CPURuntimeParametersCache

CPU plugin runtime parameters cache

Table of Contents

• Сhecklist for the runtime cache implementation

Checklist for the runtime cache implementation

1. Determine what data will be cached. We usually use the Executor concept that represents a junction of the executable code, usually JIT generated kernel, with some precomputed algorithm parameters.
2. Provide a key that uniquelly identifies the cached value as a funtion of dynamically changing parameters, i.e. shapes, dynamic input that determines the algorithm parameters, etc. To be used in a hash table, the key must have the following static interface:

   struct KeyType {
       size_t hash() const;
       bool operator== () const;
   };

3. Provide a builder, that is, a callable object of the following signature:

   ValueType build(const KeyType& key);

   The ValueType is a type to be cached (e.g. shared pointer to Executor object). Remember that in the current cache implementation, a default constructed ValueType() object is considered empty, so it is better to use std::shared_ptr as the ValueType. The builder instantiates a specific type of cached entity from the key, thus the key completely defines the cached data. The builder is used to creat the ValueType object in case of cache miss.
4. Refactor the specific implementation of the prepareParams() method to extract the cached object construction logic (e.g. the algorithm parameters recalculation and JIT kernel generation) into the builder.
5. Add the key generation code into the prepareParams() method to query the cache.
6. Implement cache usage as the following:

   void preapareParams() override {
        ... //code that prepares parameters for the key
   
        //key instantiation
        KeyType key = {param1, param2, ...};
        // get a reference to the cache
        auto cache = getRuntimeCache();
        //query cahce, buildExecutor is the builder descibed in 3
        auto result = cache->getOrCreate(key, buildExecutor); 
        // get the the cached value, in this example it is a pointer to an executor
        execPtr = result.first; 
   }

7. To provide smoke testing of these changes, add repeated shapes to the "target shapes" part of the corresponding single layer test definition:

   { //dynamic case description each pair per each input has {{dynamic shape}, {{static shape case1}, {static shape case2}, ...}
       {{-1, -1, -1}, {{10, 10, 10}, {5, 5, 5}, {10, 10, 10}}}, // input 0
       {{-1, -1, 5}, {{10, 10, 5}, {5, 5, 5}, {10, 10, 5}}}  // input 1
   },

   It worth to mention that placing two identical target shapes one after another does not trigger the cache, since another optimization based on the fact that the shapes have not been changed takes place. For example, the following test definition does not properly test the cache:

   { // the shape infer and params preparation stages will be skipped for the second target shapes combination since the shapes are not changed
       {{-1, -1, -1}, {{5, 5, 5}, {5, 5, 5}}}, // input 0
       {{-1, -1, 5},  {{5, 5, 5}, {5, 5, 5}}}  // input 1
   },

> [RAW DATA]:
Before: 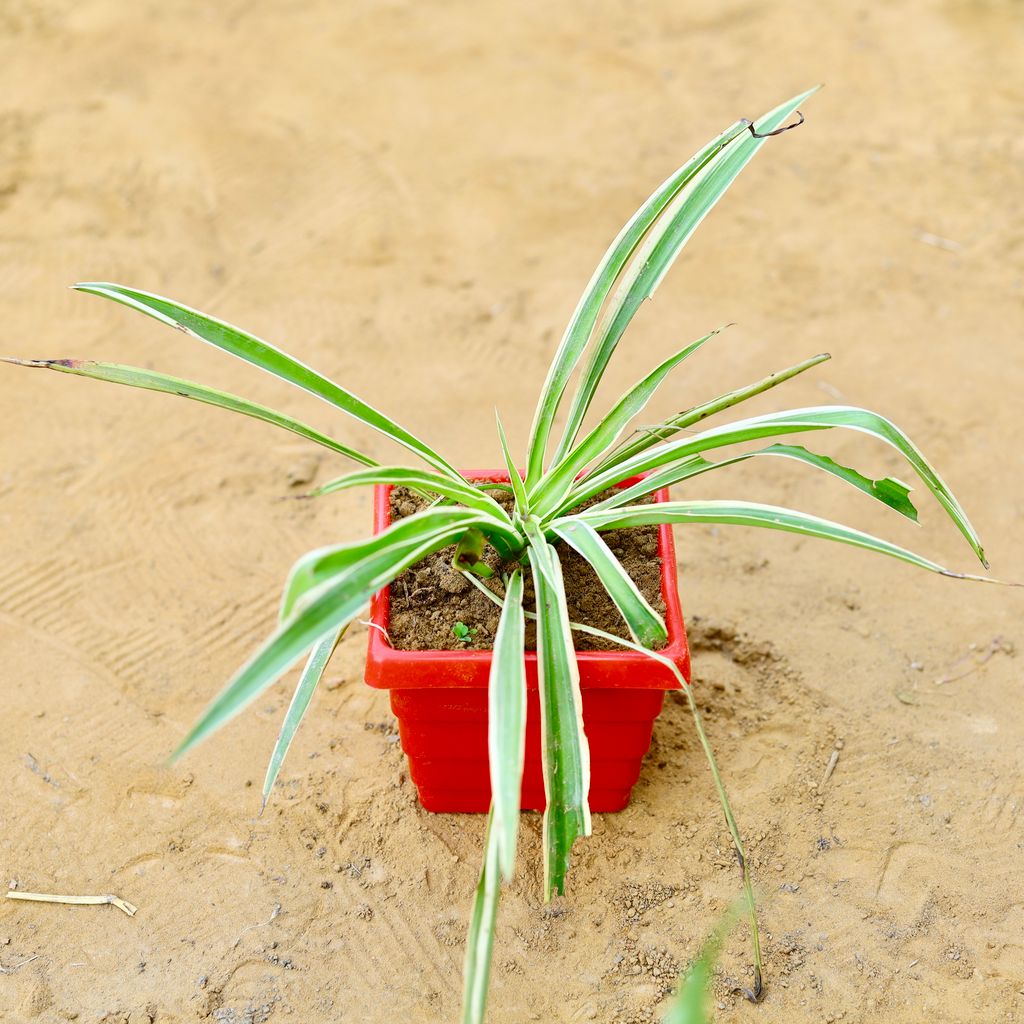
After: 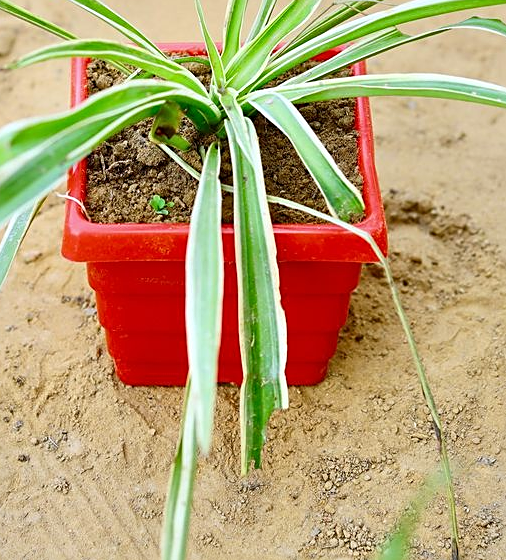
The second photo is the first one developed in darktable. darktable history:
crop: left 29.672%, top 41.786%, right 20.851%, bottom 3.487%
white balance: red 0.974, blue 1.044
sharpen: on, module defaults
---
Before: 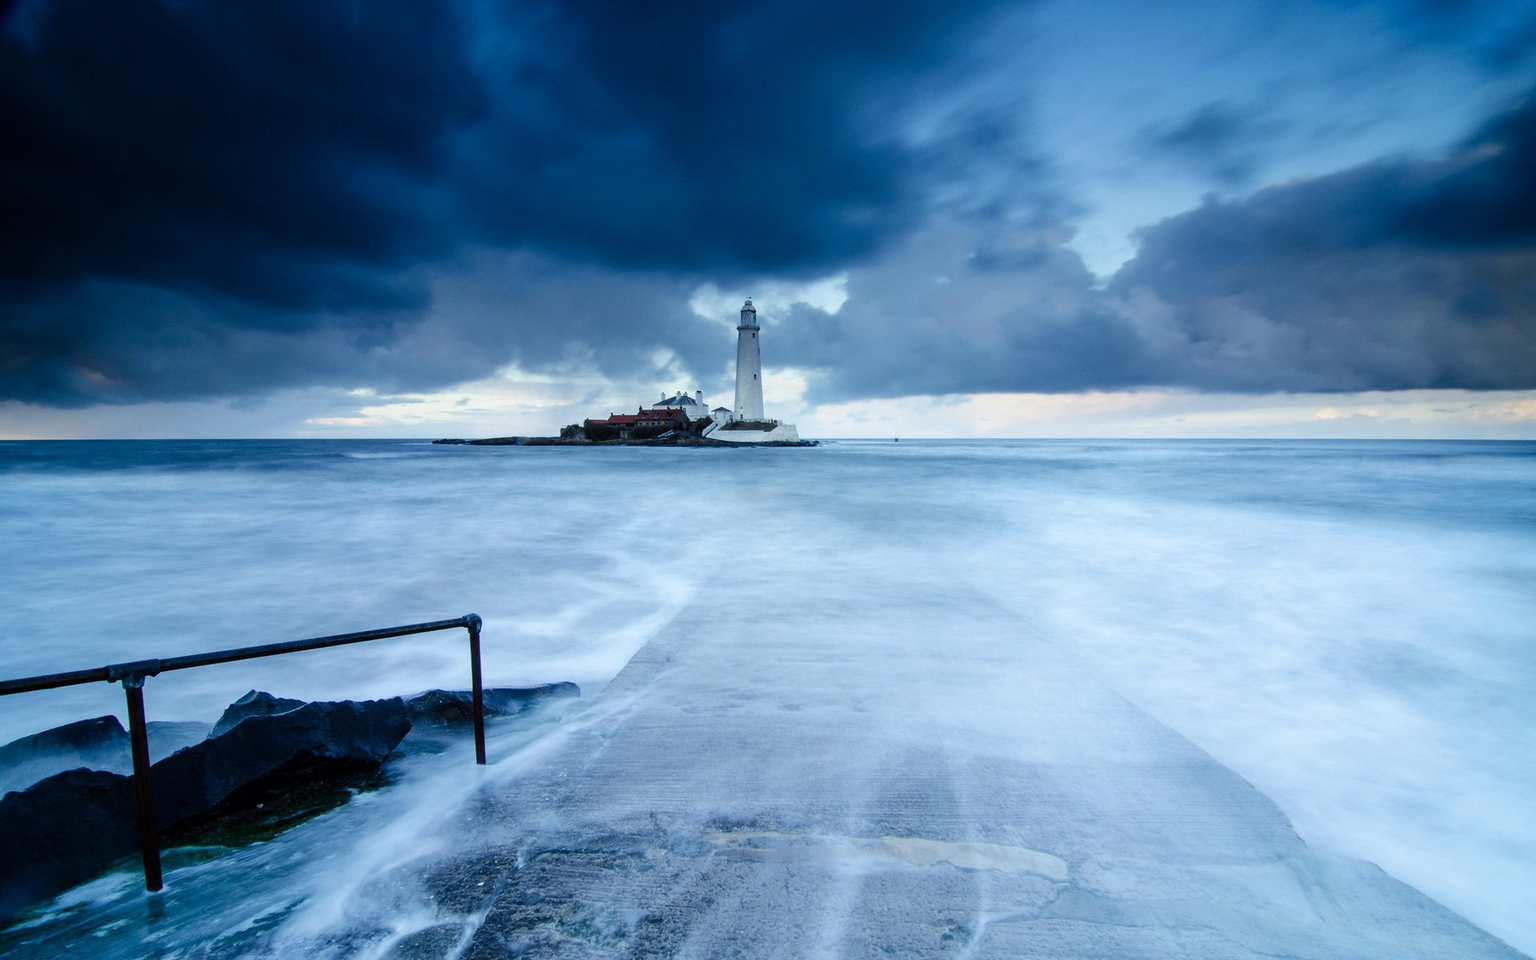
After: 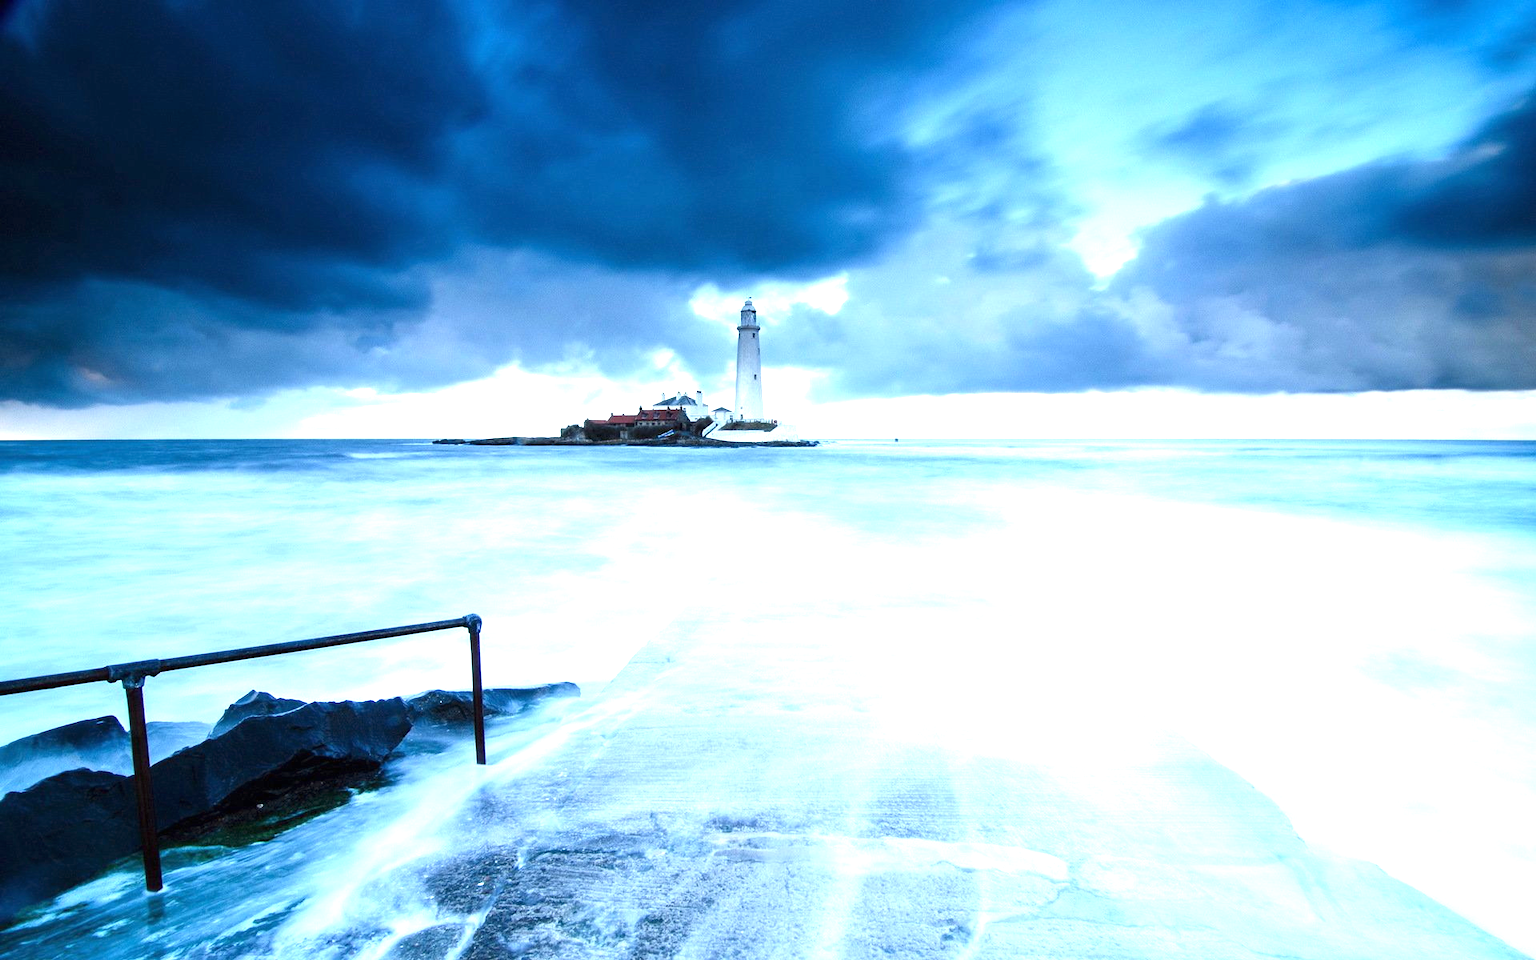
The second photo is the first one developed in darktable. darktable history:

> [WHAT YOU WILL DO]:
#1 In the runtime cache checklist, which type is recommended for use as the ValueType?
#2 From the runtime cache checklist above, reproduce word for word the part that opens with the words containing "4. Refactor the" and closes with "into the builder.".
#3 Condense the runtime cache checklist paragraph beginning "The ValueType is a type to be cached" into a short list that keeps its main facts.

> [ANSWERS TO THE TASKS]:
#1 std::shared_ptr

#2
4. Refactor the specific implementation of the prepareParams() method to extract the cached object construction logic (e.g. the algorithm parameters recalculation and JIT kernel generation) into the builder.

#3
- The ValueType is the type that gets cached, such as a shared pointer to an Executor object.
- The current cache treats a default-constructed ValueType() object as empty, so std::shared_ptr is the better choice for the ValueType.
- The builder creates the specific cached entity from the key, so the key fully defines the cached data.
- The builder creates the ValueType object when there is a cache miss.